Maradona también era Boca para mi, y yo soy muy hincha de River. Sólo lo vi jugar con la camiseta del eterno rival, en sus últimos días como jugador de fútbol. Y en ese momento, de mi niñez y preadolescencia de gallina fanática, lo odiaba, era todo lo que estaba mal -como dicen les pibes ahora-, era todo lo contrario a mi ídolo impoluto: Enzo Francescoli. 

En mi discurso, como hincha de River y en algún momento con cierta moralina barata respecto de las drogas, decía que no me gustaba, que no entendía que la gente lo amara nivel Dios. Pero siempre, siempre, me quedaba pegada a la tele cuando pasaban sus gambetas, sus corridas imposibles, los rivales yéndole a los tobillos y él impoluto, armando jugadas imposibles en medio metro cuadrado. 

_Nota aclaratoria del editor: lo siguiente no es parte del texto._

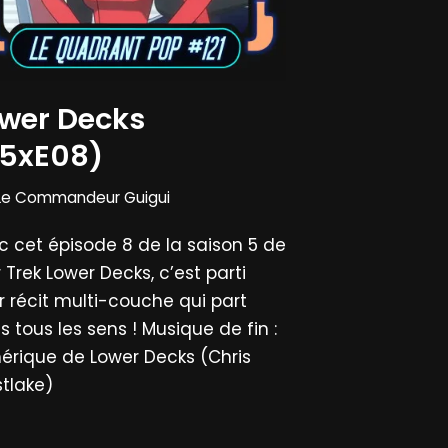
wer Decks
S5xE08)
Le Commandeur Guigui
c cet épisode 8 de la saison 5 de
 Trek Lower Decks, c’est parti
r récit multi-couche qui part
 tous les sens ! Musique de fin :
érique de Lower Decks (Chris
tlake)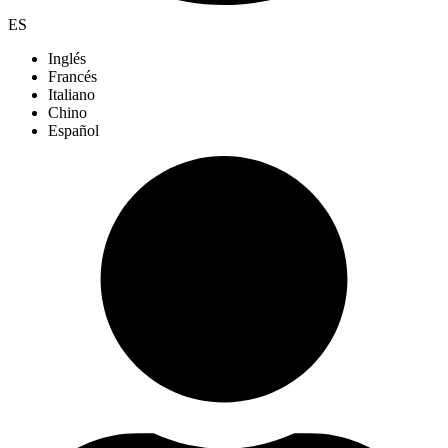
ES
Inglés
Francés
Italiano
Chino
Español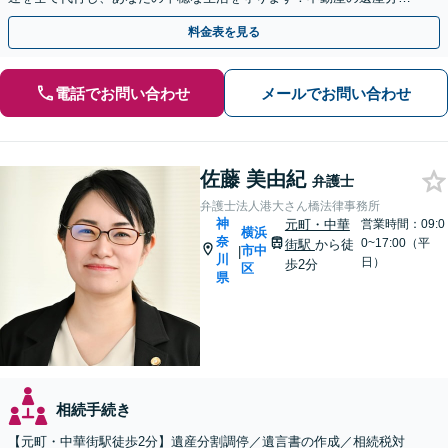
や遺留分問題も実績豊富【夜間や休日相談も対応可能】
料金表を見る
電話でお問い合わせ
メールでお問い合わせ
佐藤 美由紀
弁護士
弁護士法人港大さん橋法律事務所
神
元町・中華
営業時間：09:0
横浜
奈
0~17:00（平
街駅
から徒
市中
|
川
日）
歩2分
区
県
相続手続き
【元町・中華街駅徒歩2分】遺産分割調停／遺言書の作成／相続税対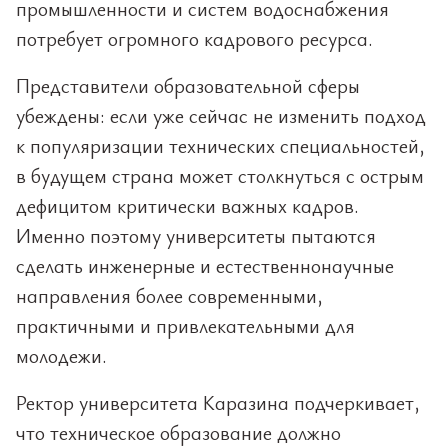
промышленности и систем водоснабжения
потребует огромного кадрового ресурса.
Представители образовательной сферы
убеждены: если уже сейчас не изменить подход
к популяризации технических специальностей,
в будущем страна может столкнуться с острым
дефицитом критически важных кадров.
Именно поэтому университеты пытаются
сделать инженерные и естественнонаучные
направления более современными,
практичными и привлекательными для
молодежи.
Ректор университета Каразина подчеркивает,
что техническое образование должно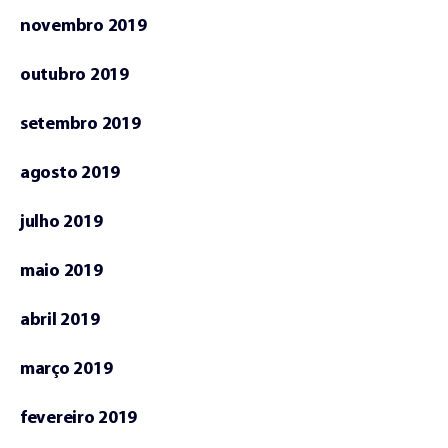
novembro 2019
outubro 2019
setembro 2019
agosto 2019
julho 2019
maio 2019
abril 2019
março 2019
fevereiro 2019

Y el gol. Ese gol que todas, todos y todes alguna vez soñamos hacer. Más de una vez eludí rivales imaginarios y, ya de cara al arco, en mi cabeza resonó el: “ta ta ta gooooool”. Maradona fue, es y será eso, la ilusión, la magia y la genialidad en un juego que amamos, el que más amamos. 

Maradona también fue otras cosas, y otras cosas horribles. Cosas que no se olvidan con su muerte. Pero habitar las contradicciones es parte de la vida y, como feminista, muchas veces lo odié y condené; muchas otras empaticé o entendí sus contextos, y lo volví a odiar, y me volví a fascinar cuando me encontraba con su magia dentro de una cancha. 

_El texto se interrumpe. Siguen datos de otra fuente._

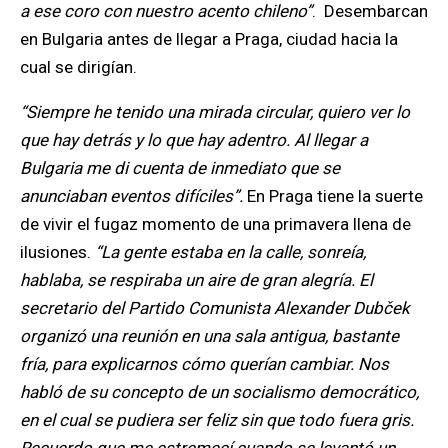
a ese coro con nuestro acento chileno”
.
Desembarcan
en Bulgaria antes de llegar a Praga, ciudad hacia la
cual se dirigían.
“Siempre he tenido una mirada circular, quiero ver lo
que hay detrás y lo que hay adentro. Al llegar a
Bulgaria me di cuenta de inmediato que se
anunciaban eventos difíciles”.
En Praga tiene la suerte
de vivir el fugaz momento de una primavera llena de
ilusiones.
“La gente estaba en la calle, sonreía,
hablaba, se respiraba un aire de gran alegría. El
secretario del Partido Comunista Alexander
Dubček
organizó una reunión en una sala antigua, bastante
fría, para explicarnos cómo querían cambiar. Nos
habló de su concepto de un socialismo democrático,
en el cual se pudiera ser feliz sin que todo fuera gris.
Recuerdo que me estremecí cuando se levantó un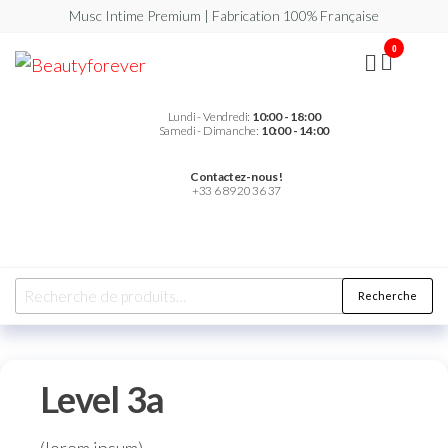
Musc Intime Premium | Fabrication 100% Française
0
Beautyforever
Votre
Musc
Intime
Premium
Lundi - Vendredi:
10:00 - 18:00
Samedi - Dimanche:
10:00 - 14:00
Contactez-nous !
+33 6 89 20 36 37
Recherche
Level 3a
(lorem ipsum)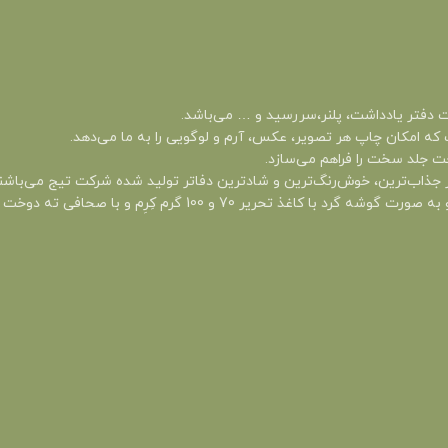
دفتر یادداشت، پلنر،سررسید و … می‌باشد.
که امکان چاپ هر تصویر، عکس، آرم و لوگویی را به ما می‌دهد.
ت جلد سخت را فراهم می‌سازد.
 جذاب‌ترین، خوش‌رنگ‌ترین و شادترین دفاتر تولید شده شرکت تیج می‌باشن
رم کِرِم و با صحافی ته دوخت تولید و روانه بازار شده است.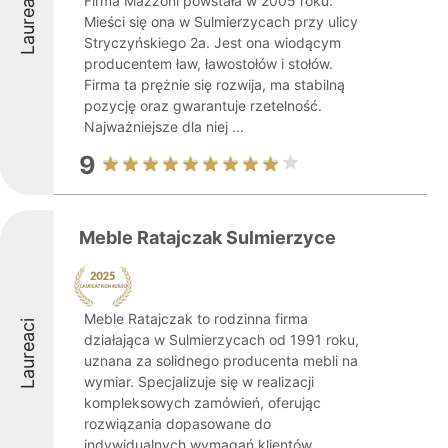
Laureaci
Firma Mazzoni powstała w 2005 roku.
Mieści się ona w Sulmierzycach przy ulicy
Stryczyńskiego 2a. Jest ona wiodącym
producentem ław, ławostołów i stołów.
Firma ta prężnie się rozwija, ma stabilną
pozycję oraz gwarantuje rzetelność.
Najważniejsze dla niej ...
9
Meble Ratajczak Sulmierzyce
Meble Ratajczak to rodzinna firma
Laureaci
działająca w Sulmierzycach od 1991 roku,
uznana za solidnego producenta mebli na
wymiar. Specjalizuje się w realizacji
kompleksowych zamówień, oferując
rozwiązania dopasowane do
indywidualnych wymagań klientów ...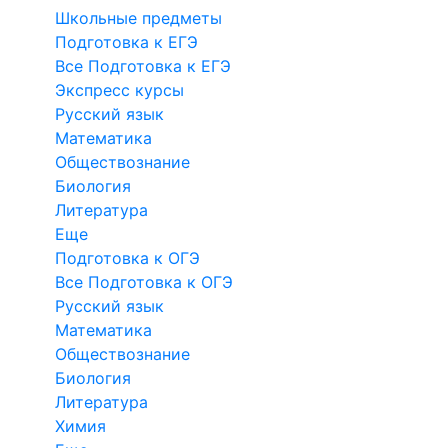
Школьные предметы
Подготовка к ЕГЭ
Все Подготовка к ЕГЭ
Экспресс курсы
Русский язык
Математика
Обществознание
Биология
Литература
Еще
Подготовка к ОГЭ
Все Подготовка к ОГЭ
Русский язык
Математика
Обществознание
Биология
Литература
Химия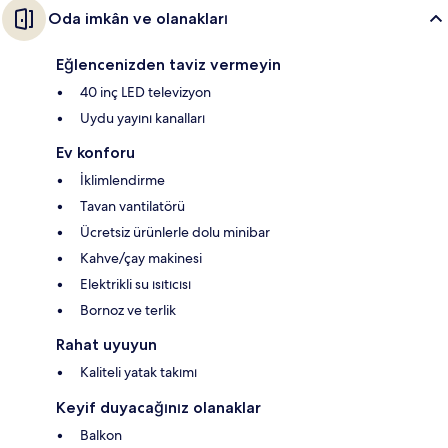
Oda imkân ve olanakları
Eğlencenizden taviz vermeyin
40 inç LED televizyon
Uydu yayını kanalları
Ev konforu
İklimlendirme
Tavan vantilatörü
Ücretsiz ürünlerle dolu minibar
Kahve/çay makinesi
Elektrikli su ısıtıcısı
Bornoz ve terlik
Rahat uyuyun
Kaliteli yatak takımı
Keyif duyacağınız olanaklar
Balkon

Y sí, también con su magia afuera, porque cada entrevista que le hacían era de un magnetismo total. Quienes nos vinculamos con el mundo del deporte desde algún lugar, sabemos que los deportistas, los futbolistas, que tienen un posicionamiento político claro y no temen expresarlo, se cuentan con los dedos de una mano. Maradona nunca le huyó a eso. Por eso lo quiere el pueblo y lo odian los Macri de la vida. 

No voy a mentir: no soy maradoniana, no fui fanática de Diego, pero yo también alguna vez, con la pelota en mis pies, quise ser Maradona. Eso no puede subestimarse. Como no puede subestimarse un mundo entero que lo llora hoy, sin distinción de colores, nacionalidad, edades y géneros. 

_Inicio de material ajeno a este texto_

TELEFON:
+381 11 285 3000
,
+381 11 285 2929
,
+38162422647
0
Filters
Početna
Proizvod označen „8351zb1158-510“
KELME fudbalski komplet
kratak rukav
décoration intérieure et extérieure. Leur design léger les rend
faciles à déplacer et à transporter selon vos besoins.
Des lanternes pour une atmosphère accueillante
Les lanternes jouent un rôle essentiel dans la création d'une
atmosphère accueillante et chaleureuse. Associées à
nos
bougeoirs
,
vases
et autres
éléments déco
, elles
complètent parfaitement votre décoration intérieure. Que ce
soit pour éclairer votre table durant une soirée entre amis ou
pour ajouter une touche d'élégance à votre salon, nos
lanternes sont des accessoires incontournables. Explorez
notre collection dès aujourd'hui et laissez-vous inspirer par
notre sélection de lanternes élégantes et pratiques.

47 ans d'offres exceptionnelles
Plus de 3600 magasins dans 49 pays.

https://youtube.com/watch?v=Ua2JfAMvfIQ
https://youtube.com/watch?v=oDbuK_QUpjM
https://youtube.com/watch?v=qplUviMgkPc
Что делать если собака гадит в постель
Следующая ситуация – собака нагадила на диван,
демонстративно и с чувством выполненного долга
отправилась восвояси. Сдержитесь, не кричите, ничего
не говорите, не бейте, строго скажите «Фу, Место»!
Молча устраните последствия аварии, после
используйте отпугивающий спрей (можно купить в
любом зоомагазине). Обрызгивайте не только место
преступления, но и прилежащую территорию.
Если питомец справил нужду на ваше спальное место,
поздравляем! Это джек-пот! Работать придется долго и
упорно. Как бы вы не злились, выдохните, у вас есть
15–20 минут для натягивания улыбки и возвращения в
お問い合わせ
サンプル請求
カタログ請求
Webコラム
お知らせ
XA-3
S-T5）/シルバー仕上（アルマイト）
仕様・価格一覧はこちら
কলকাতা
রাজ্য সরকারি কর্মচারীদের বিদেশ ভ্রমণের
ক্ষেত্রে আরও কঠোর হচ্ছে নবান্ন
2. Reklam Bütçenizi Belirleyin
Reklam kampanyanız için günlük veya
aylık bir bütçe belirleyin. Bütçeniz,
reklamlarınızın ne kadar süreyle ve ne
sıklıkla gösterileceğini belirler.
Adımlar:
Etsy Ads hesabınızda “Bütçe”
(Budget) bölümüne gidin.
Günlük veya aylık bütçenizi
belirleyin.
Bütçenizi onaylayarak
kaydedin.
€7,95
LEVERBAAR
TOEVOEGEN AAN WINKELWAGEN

El año pasado, cuando la Selección Argentina debutaba en el Mundial de Francia y muches esperábamos que los jugadores dijeran algo para visibilizar a sus colegas -y eso casi ni sucedió- Maradona lo hizo. Luego del histórico empate ante Japón, Diego publicó en sus redes un mensaje felicitando a las futbolistas y alentando el desarrollo del fútbol femenino. Una publicación que todas las jugadoras likearon y compartieron. Eso tampoco se puede subestimar. 

Océanos de tinta se escribirán hoy sobre Diego Armando Maradona, desde acá el recuerdo de La Diez para El Diez. Ese fútbol femenino que hoy estamos intentando construir desde las canchas, las tribunas, los fútbol 5 y algunos medios, es profundamente político y, por eso, me animo a decir, profundamente maradoniano: es contestatario, es colectivo, irreverente, con hambre de gloria; le hace frente al poder y exige su lugar para cumplir sus sueños. Sueños como los que soñó ese pequeño Diego de Fiorito y que nos mostró que, aunque vengan bien de abajo, también se pueden hacer realidad.